PAGE EXCERPT
As I said, I haven't really looked into it, but when I googled Hashimoto's I found this study:
http://www.ncbi.nlm.nih.gov/pubmed/11318812
And also this one about Grave's disease:
http://www.ncbi.nlm.nih.gov/pubmed/23630351
The second one is a bit dense for me (or maybe it's the other way round), but they seem to be suggesting that this autoimmune disease is a result of molecular mimicry by Yersinia.
I don't have the medical knowledge to follow the arguments closely, but it seems to me to statements such as 'there is no evidence for specific immunity against self in Reiter's so it is not an 'autoimmune disease,' might be tautologous. Isn't the reasoning here that because there is an infectious cause in Reiter's, the immune reaction is targeting this, rather than the bodies own cells?
If that is the case, then no disease with an infectious cause can be autoimmune, and therefore as soon as you discover one, you can no longer include it in any discussion/statement about auto-immune diseases.
The same could go for molecular mimicry, if this was proven to be happening in some cases, would they no longer be considered auto-immune diseases?
Re: Reiter's syndrome, I have only read about it where it applies to Y. Enterocolitica infection, and in these cases it has been demonstrated that the immune system is responding to the ongoing presence of Y. Enterocolitica antigens. Would that make it an antibody-mediated response or a T-cell mediated response?
http://ard.bmj.com/content/59/11/914.full
I'm not trying to be difficult, I'm simply trying to make sense of what I read. I would like to be able to rely on doctors to do this for me, but after seeing an infectious disease doc in the NHS, I can only conclude that he has never read any of the Y. Enterocolitica literature. I don't blame him, as I seem to be one in a million in the UK (one report stated that the incidence rate in the UK was 0.1 in 100,000), but it does mean that I feel that I can't just rely on his opinion.

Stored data
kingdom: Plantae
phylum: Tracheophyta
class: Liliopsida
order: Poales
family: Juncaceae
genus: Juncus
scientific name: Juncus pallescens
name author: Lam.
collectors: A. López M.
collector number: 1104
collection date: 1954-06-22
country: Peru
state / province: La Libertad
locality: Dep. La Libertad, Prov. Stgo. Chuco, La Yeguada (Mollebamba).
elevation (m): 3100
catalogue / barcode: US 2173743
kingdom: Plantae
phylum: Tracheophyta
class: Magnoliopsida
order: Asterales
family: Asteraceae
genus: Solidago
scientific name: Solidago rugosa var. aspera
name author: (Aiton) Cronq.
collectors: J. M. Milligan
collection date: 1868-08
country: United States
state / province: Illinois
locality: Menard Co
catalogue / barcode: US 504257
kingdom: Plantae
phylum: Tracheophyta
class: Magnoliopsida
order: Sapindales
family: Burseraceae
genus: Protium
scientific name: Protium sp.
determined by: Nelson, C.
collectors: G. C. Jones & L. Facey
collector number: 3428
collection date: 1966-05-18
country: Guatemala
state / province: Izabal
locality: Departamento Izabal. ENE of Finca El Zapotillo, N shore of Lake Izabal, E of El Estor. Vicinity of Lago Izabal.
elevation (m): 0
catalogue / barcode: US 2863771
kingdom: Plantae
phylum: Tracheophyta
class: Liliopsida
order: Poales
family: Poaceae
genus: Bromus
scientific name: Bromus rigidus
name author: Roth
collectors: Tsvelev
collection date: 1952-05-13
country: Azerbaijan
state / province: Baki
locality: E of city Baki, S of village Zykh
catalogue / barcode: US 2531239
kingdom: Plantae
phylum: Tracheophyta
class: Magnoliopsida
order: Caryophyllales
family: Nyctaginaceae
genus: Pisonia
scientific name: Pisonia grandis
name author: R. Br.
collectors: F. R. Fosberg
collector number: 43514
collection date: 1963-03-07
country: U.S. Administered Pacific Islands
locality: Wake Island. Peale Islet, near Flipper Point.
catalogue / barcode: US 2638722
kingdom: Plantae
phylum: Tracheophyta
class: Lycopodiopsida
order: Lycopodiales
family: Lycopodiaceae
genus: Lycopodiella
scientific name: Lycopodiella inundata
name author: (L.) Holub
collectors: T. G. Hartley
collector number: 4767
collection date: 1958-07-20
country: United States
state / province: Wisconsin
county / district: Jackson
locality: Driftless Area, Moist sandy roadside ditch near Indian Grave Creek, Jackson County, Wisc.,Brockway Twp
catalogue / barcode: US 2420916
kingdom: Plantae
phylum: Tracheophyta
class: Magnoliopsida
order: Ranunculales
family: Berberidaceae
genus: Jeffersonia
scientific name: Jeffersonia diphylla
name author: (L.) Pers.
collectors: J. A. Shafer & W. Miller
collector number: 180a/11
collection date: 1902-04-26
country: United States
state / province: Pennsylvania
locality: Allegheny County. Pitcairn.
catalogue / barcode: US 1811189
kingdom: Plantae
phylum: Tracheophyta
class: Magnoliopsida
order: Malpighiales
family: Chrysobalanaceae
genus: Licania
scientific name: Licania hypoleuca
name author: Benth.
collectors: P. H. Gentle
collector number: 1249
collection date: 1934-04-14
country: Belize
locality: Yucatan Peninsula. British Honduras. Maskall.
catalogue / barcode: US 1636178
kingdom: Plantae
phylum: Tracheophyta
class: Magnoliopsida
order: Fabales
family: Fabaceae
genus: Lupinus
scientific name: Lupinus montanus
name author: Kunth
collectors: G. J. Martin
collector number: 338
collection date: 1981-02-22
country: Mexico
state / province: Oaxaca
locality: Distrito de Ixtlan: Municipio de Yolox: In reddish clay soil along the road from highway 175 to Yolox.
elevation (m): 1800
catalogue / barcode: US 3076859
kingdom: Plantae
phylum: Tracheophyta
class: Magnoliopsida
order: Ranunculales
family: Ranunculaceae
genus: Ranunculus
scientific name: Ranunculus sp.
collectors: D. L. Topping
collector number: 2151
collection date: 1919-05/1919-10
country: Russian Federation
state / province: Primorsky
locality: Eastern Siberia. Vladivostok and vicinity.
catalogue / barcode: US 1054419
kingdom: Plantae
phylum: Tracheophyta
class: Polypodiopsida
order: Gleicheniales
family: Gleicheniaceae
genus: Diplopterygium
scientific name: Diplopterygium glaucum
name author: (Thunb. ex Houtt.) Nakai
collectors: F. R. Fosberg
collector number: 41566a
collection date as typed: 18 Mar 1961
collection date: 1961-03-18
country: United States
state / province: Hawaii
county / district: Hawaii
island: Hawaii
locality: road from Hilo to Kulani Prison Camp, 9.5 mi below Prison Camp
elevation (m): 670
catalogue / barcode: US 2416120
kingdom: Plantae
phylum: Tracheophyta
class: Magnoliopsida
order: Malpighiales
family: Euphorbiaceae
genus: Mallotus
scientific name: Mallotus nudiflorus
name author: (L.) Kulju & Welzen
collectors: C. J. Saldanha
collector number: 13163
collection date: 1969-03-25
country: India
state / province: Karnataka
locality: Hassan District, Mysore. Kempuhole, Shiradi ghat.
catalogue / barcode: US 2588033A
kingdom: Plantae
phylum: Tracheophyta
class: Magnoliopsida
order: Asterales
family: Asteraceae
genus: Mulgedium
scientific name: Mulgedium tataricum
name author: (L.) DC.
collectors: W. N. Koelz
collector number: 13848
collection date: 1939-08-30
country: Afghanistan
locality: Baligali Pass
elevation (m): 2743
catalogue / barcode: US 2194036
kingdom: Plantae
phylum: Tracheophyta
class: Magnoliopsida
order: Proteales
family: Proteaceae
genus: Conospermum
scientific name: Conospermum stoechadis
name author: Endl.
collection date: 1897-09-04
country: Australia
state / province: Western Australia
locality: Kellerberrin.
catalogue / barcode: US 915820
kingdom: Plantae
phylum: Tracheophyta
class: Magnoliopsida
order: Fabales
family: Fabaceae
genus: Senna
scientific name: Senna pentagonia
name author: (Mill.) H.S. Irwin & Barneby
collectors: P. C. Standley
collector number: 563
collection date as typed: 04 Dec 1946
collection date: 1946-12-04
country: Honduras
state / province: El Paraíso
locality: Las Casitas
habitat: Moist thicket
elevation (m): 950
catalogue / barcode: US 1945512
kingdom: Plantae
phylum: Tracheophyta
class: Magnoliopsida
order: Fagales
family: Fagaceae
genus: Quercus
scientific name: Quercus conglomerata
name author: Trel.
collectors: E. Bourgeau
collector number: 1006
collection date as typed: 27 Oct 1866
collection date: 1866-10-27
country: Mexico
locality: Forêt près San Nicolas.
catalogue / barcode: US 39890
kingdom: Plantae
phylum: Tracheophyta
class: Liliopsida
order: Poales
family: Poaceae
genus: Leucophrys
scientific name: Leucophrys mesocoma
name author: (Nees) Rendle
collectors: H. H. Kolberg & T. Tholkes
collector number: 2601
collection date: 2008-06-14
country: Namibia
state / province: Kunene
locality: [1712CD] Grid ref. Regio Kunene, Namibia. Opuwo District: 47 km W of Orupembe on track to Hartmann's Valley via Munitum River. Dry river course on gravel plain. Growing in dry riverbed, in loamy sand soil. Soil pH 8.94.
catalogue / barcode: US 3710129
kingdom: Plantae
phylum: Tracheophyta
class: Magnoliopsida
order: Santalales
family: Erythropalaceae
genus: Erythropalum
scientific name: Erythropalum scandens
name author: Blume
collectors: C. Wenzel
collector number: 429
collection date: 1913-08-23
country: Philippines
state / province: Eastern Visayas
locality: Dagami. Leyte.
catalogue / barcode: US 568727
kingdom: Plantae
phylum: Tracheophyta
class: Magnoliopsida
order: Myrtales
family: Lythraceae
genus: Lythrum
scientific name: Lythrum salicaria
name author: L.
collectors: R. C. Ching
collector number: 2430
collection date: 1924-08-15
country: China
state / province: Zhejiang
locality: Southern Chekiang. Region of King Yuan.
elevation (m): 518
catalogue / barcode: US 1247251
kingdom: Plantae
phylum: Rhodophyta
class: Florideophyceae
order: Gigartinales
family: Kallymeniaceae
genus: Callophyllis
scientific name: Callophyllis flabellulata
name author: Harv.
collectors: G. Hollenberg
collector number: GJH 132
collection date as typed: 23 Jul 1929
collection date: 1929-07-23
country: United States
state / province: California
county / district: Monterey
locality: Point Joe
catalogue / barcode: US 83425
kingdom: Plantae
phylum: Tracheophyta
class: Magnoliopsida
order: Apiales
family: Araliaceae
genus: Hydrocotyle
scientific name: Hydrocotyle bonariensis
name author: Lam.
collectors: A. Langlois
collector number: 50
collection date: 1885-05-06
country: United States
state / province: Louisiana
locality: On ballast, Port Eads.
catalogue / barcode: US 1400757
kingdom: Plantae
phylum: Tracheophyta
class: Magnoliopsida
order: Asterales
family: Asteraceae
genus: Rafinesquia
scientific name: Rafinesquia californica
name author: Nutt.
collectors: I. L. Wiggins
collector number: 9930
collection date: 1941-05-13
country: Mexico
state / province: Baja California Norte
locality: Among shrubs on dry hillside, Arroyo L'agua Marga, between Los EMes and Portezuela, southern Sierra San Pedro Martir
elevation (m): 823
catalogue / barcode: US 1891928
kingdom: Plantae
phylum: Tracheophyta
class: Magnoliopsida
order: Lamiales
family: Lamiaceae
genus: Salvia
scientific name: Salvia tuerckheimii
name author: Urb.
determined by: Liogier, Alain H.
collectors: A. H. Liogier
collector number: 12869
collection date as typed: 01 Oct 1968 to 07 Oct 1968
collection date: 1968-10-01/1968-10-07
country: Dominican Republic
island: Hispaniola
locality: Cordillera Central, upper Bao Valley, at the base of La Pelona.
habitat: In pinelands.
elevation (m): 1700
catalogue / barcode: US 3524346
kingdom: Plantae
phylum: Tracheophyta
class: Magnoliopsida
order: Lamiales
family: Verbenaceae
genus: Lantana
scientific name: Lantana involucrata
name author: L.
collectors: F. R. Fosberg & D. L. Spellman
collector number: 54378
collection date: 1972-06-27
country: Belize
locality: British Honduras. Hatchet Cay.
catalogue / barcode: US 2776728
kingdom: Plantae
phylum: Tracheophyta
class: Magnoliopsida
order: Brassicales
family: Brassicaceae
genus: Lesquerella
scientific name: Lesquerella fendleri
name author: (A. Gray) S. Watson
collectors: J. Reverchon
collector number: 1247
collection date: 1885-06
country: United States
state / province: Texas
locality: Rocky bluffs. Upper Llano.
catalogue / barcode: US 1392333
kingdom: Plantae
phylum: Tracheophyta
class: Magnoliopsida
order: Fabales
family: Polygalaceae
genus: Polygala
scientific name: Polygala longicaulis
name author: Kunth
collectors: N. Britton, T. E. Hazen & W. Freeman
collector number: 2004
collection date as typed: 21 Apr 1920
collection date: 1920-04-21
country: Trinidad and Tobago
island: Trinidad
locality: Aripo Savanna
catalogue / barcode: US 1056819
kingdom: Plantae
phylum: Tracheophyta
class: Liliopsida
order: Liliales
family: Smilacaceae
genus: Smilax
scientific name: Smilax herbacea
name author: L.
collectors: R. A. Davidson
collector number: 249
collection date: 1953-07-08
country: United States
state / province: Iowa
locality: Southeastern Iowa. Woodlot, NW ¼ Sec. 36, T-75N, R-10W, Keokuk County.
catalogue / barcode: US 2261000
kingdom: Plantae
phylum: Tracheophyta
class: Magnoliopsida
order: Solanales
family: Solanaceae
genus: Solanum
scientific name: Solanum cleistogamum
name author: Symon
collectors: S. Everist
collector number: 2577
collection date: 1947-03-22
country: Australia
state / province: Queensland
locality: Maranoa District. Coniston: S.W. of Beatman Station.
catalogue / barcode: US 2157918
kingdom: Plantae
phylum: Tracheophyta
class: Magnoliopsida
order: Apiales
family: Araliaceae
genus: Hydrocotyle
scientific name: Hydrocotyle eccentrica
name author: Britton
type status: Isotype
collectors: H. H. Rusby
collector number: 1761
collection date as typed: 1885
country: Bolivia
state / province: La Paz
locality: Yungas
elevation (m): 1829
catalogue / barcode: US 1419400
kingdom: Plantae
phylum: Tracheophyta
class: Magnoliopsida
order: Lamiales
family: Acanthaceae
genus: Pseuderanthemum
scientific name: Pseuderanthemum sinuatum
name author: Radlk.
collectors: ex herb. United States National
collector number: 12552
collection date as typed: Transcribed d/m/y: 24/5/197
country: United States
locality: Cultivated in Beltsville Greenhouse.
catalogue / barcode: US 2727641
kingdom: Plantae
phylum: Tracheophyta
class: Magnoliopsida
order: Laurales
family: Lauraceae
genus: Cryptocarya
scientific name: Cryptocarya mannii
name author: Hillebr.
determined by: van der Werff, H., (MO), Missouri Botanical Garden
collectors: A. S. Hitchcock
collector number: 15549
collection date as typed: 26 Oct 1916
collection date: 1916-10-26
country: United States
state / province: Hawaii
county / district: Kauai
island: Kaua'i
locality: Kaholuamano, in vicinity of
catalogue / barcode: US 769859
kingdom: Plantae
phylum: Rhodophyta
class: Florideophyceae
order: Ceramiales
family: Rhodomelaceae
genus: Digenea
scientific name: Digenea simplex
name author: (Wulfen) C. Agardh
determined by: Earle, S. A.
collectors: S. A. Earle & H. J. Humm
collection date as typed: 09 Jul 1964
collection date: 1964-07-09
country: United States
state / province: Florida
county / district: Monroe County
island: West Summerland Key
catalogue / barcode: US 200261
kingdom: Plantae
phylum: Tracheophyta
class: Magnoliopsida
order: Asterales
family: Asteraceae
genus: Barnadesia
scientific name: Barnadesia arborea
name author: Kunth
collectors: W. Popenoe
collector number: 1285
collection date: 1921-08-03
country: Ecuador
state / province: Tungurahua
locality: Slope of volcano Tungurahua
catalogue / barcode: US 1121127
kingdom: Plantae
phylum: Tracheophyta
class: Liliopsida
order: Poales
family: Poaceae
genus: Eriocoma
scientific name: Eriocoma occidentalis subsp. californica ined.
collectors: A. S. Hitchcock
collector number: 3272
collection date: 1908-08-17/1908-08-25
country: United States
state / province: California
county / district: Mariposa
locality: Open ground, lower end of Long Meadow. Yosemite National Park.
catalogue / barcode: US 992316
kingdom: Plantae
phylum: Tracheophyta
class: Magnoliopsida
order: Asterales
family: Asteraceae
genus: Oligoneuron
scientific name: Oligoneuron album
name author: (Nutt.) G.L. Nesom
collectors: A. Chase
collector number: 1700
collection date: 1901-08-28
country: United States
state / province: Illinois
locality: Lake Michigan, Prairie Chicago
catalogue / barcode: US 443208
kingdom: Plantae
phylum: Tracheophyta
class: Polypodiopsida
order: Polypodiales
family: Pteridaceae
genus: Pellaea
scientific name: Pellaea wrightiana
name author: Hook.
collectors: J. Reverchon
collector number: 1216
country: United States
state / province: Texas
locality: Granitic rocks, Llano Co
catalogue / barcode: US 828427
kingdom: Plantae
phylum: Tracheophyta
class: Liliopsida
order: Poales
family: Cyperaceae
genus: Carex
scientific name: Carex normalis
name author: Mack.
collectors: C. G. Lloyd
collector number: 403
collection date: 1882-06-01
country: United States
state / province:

ACTIVITIES
[A] In the post about Yersinia and autoimmune disease, what UK incidence rate did one report state?
[B] Echo the stretch of the post on Yersinia and autoimmune disease from "The same could" through "T-cell mediated response?".

SOLUTIONS TO THE TASKS
[A] 0.1 in 100,000

[B]
The same could go for molecular mimicry, if this was proven to be happening in some cases, would they no longer be considered auto-immune diseases?
Re: Reiter's syndrome, I have only read about it where it applies to Y. Enterocolitica infection, and in these cases it has been demonstrated that the immune system is responding to the ongoing presence of Y. Enterocolitica antigens. Would that make it an antibody-mediated response or a T-cell mediated response?